Politik Junge Leute – eine bedrohte Spezies?
Am 12. August, also nächsten Dienstag, ist der internationale Tag der Jugend. Nur: Wo ist diese Jugend eigentlich?
In Deutschland leben jedenfalls so wenige junge Leute wie noch nie. Nach Angaben des Statistischen Bundesamts waren Ende vergangenen Jahres rund 8.3 Millionen Menschen, also zehn Prozent der Bevölkerung, zwischen 15 und 24 Jahre alt. Das war auch schon mal anders: Anfang der 80er-Jahre, als die Generation der Babyboomer jung war, war jede sechste Person in Deutschland (16,7 Prozent) im jugendlichen Alter.
Auf dem jetzigen Tiefststand liegt der Anteil bereits seit Ende 2021. Dass er seitdem nicht noch weiter gesunken ist, liegt laut den Statistikern vor allem daran, dass seit dem Krieg gegen die Ukraine ab 2022 viele jüngere Menschen von dort nach Deutschland geflüchtet sind.
Besonders selten sind junge Leute in den ostdeutschen Bundesländern. In Brandenburg, Mecklenburg-Vorpommern und Sachsen-Anhalt sind nur knapp neun Prozent der Bevölkerung zwischen 15 und 24 Jahre alt. Den höchsten Anteil gibt es dagegen in den Stadtstaaten Bremen (11,1 Prozent) und Hamburg (10,5 Prozent) sowie in Baden-Württemberg (10,5 Prozent). Nicht sonderlich überraschend angesichts der Entwicklung, dass schon seit Jahren junge Leute aus ländlichen Gegenden in die Städte und vom Osten in den Westen ziehen.

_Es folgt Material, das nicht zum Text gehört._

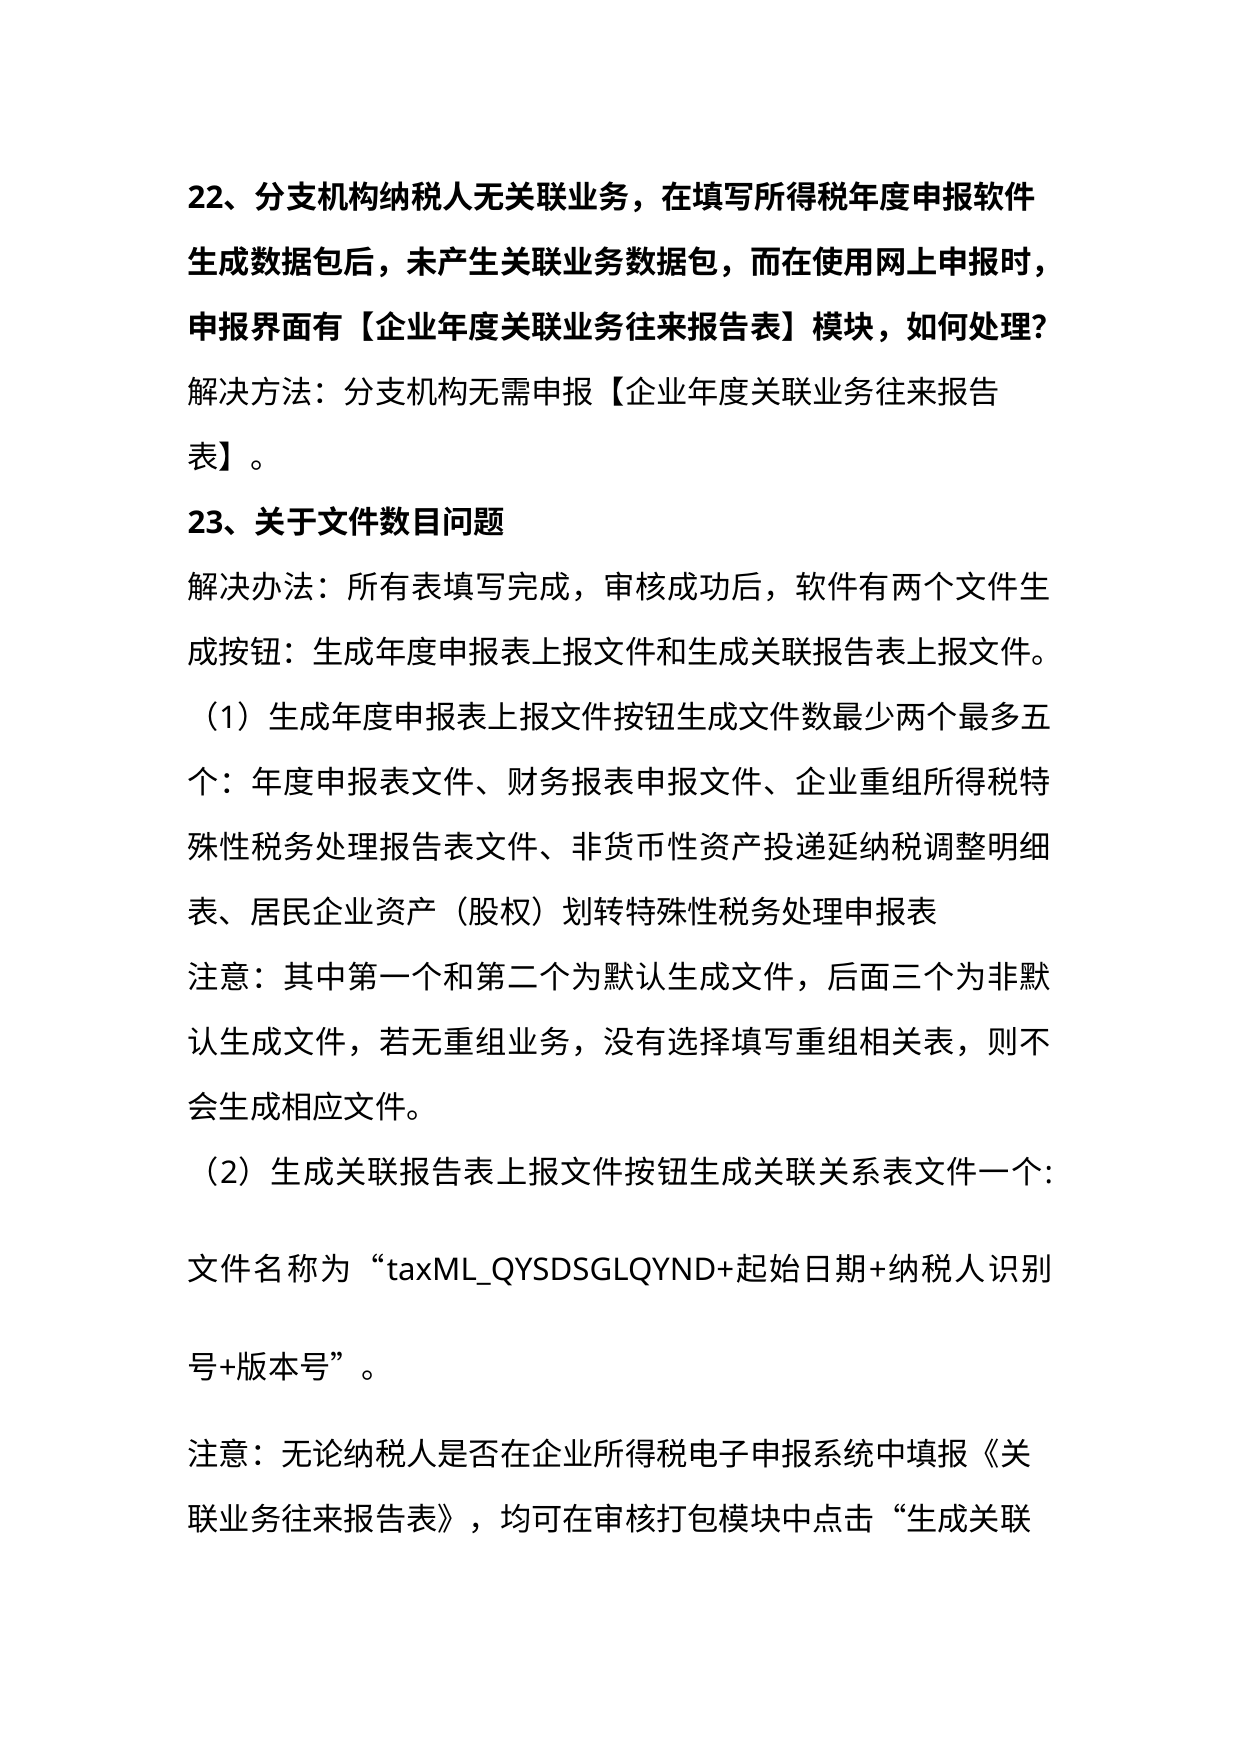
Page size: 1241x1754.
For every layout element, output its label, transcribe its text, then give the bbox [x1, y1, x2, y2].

text 22、分支机构纳税人无关联业务，在填写所得税年度申报软件生成数据包后，未产生关联业务数据包，而在使用网上申报时，申报界面有【企业年度关联业务往来报告表】模块，如何处理？ [187, 162, 1053, 357]
text （1）生成年度申报表上报文件按钮生成文件数最少两个最多五个：年度申报表文件、财务报表申报文件、企业重组所得税特殊性税务处理报告表文件、非货币性资产投递延纳税调整明细表、居民企业资产（股权）划转特殊性税务处理申报表 [187, 682, 1053, 942]
text 23、关于文件数目问题 [187, 487, 1053, 552]
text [187, 1420, 1053, 1550]
text （2）生成关联报告表上报文件按钮生成关联关系表文件一个: 文件名称为“taxML_QYSDSGLQYND+起始日期+纳税人识别号+版本号”。 [187, 1137, 1053, 1397]
text 注意：其中第一个和第二个为默认生成文件，后面三个为非默认生成文件，若无重组业务，没有选择填写重组相关表，则不会生成相应文件。 [187, 942, 1053, 1137]
text 解决办法：所有表填写完成，审核成功后，软件有两个文件生成按钮：生成年度申报表上报文件和生成关联报告表上报文件。 [187, 552, 1053, 682]
text 解决方法：分支机构无需申报【企业年度关联业务往来报告表】。 [187, 357, 1053, 487]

Im Rest der EU sehen die Zahlen nur geringfügig besser aus: Hier liegt Deutschland knapp unterhalb des Durchschnitts von 10,7 Prozent. Den höchsten Anteil an 15- bis 24-Jährigen haben demnach Irland (12,6 Prozent) und die Niederlande (12,3 Prozent); den niedrigsten verzeichnen Bulgarien (9,2 Prozent) und Litauen (9,5 Prozent).

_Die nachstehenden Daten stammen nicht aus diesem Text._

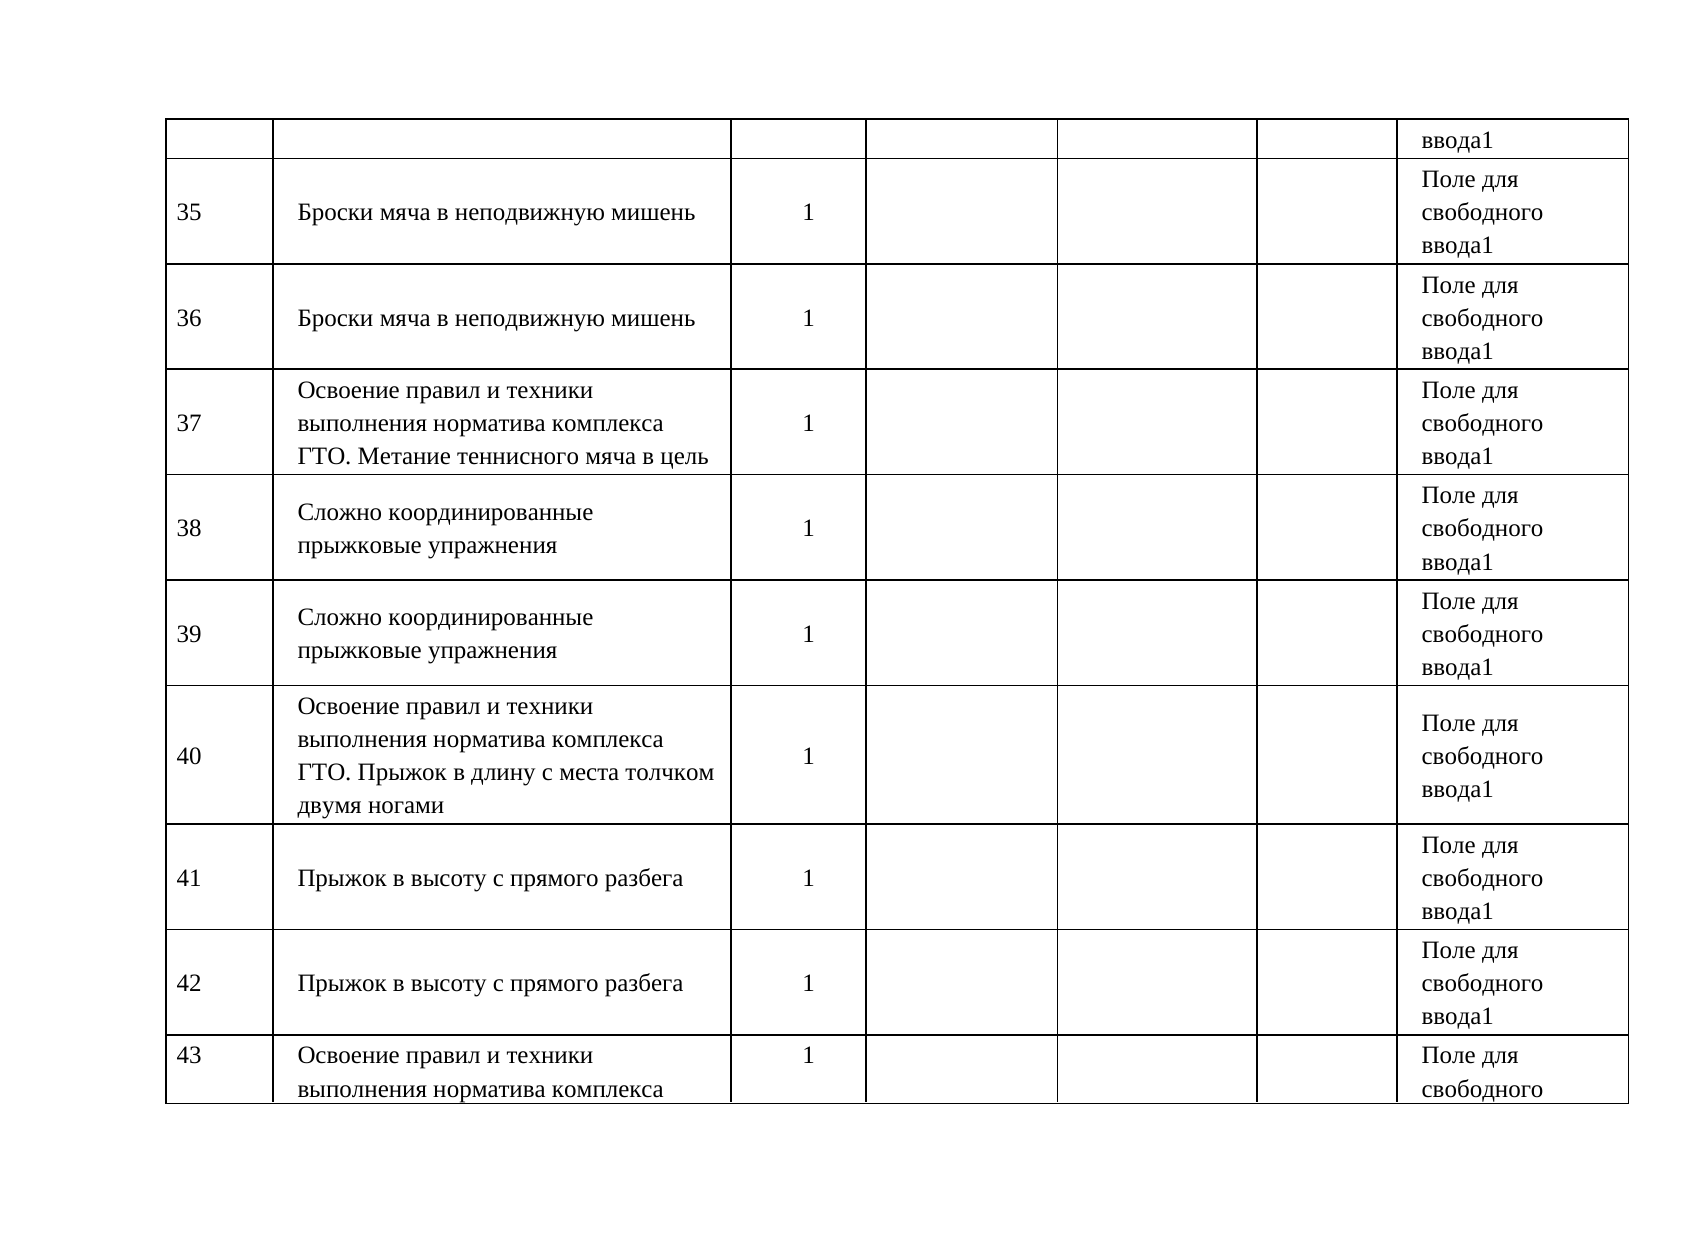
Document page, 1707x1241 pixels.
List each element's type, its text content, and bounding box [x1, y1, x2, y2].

table_cell Поле для свободного ввода1 [1398, 581, 1628, 684]
table_cell [1258, 159, 1396, 263]
table_cell Освоение правил и техники выполнения норматива комплекса ГТО. Прыжок в длину с места толчком двумя ногами [274, 686, 730, 823]
table_cell [867, 475, 1057, 579]
table_cell [1258, 475, 1396, 579]
table_cell 1 [732, 265, 865, 368]
table_cell Поле для свободного ввода1 [1398, 930, 1628, 1034]
table_cell [867, 581, 1057, 684]
table_cell 1 [732, 120, 865, 157]
table_cell [867, 1036, 1057, 1102]
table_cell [1398, 120, 1628, 157]
table_cell [1058, 581, 1256, 684]
table_cell [867, 370, 1057, 474]
table_cell Сложно координированные прыжковые упражнения [274, 581, 730, 684]
table_cell [1058, 930, 1256, 1034]
table_cell [1258, 581, 1396, 684]
table_cell Освоение правил и техники выполнения норматива комплекса ГТО. Метание теннисного мяча в цель [274, 370, 730, 474]
table_cell 35 [167, 159, 272, 263]
table_cell 1 [732, 686, 865, 823]
table_cell [1258, 1036, 1396, 1102]
table_cell 37 [167, 370, 272, 474]
table_cell [1058, 1036, 1256, 1102]
table_cell [867, 686, 1057, 823]
table_cell 1 [732, 930, 865, 1034]
table_cell Поле для свободного ввода1 [1398, 475, 1628, 579]
table_cell Прыжок в высоту с прямого разбега [274, 930, 730, 1034]
table_cell Прыжок в высоту с прямого разбега [274, 825, 730, 928]
table_cell 38 [167, 475, 272, 579]
table_cell Поле для свободного ввода1 [1398, 370, 1628, 474]
table_cell [1058, 159, 1256, 263]
table_cell [1258, 370, 1396, 474]
table_cell [1258, 120, 1396, 157]
table_cell [1058, 825, 1256, 928]
table_cell [1058, 475, 1256, 579]
table_cell 1 [732, 1036, 865, 1102]
table_cell [867, 930, 1057, 1034]
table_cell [274, 120, 730, 157]
table_cell 41 [167, 825, 272, 928]
table_cell 1 [732, 475, 865, 579]
table_cell Поле для свободного ввода1 [1398, 265, 1628, 368]
table_cell [1258, 825, 1396, 928]
table_cell [1258, 265, 1396, 368]
table_cell [867, 120, 1057, 157]
table_cell [867, 265, 1057, 368]
table_cell 42 [167, 930, 272, 1034]
table_cell Сложно координированные прыжковые упражнения [274, 475, 730, 579]
table_cell [1058, 265, 1256, 368]
table_cell Поле для свободного ввода1 [1398, 159, 1628, 263]
table_cell Броски мяча в неподвижную мишень [274, 159, 730, 263]
table_cell 43 [167, 1036, 272, 1102]
table_cell Поле для свободного ввода1 [1398, 825, 1628, 928]
table_cell 40 [167, 686, 272, 823]
table_cell [1258, 930, 1396, 1034]
table_cell 1 [732, 159, 865, 263]
table_cell 34 [167, 120, 272, 157]
table_cell Поле для свободного ввода1 [1398, 686, 1628, 823]
table_cell 36 [167, 265, 272, 368]
table_cell [867, 159, 1057, 263]
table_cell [274, 1036, 730, 1102]
table_cell 1 [732, 825, 865, 928]
table_cell Броски мяча в неподвижную мишень [274, 265, 730, 368]
table_cell 1 [732, 370, 865, 474]
table_cell [867, 825, 1057, 928]
table_cell [1058, 686, 1256, 823]
table_cell 39 [167, 581, 272, 684]
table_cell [1398, 1036, 1628, 1102]
table_cell 1 [732, 581, 865, 684]
table_cell [1058, 120, 1256, 157]
table_cell [1258, 686, 1396, 823]
table_cell [1058, 370, 1256, 474]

Und was heißt das nun für die selten gewordenen jungen Leute in Deutschland? Zuerst einmal weniger Konkurrenz, wenn es um Ausbildungs- und Studienplätze oder Jobs geht – Fachkräftemangel sei Dank. Gleichzeitig dürfen sie aber auch die Rente für die Babyboomer finanzieren, die weiterhin deutlich in der Überzahl sind, und sich später um noch mehr Pflegebedürftige kümmern. In den strukturschwachen Regionen, aus denen die Jungen ohnehin wegziehen, wird es zwangsläufig weniger Angebote für die Jugendlichen geben – ein Grund mehr, das sinkende Schiff zu verlassen.
In diesem Sinne: Frohen Tag der Jugend!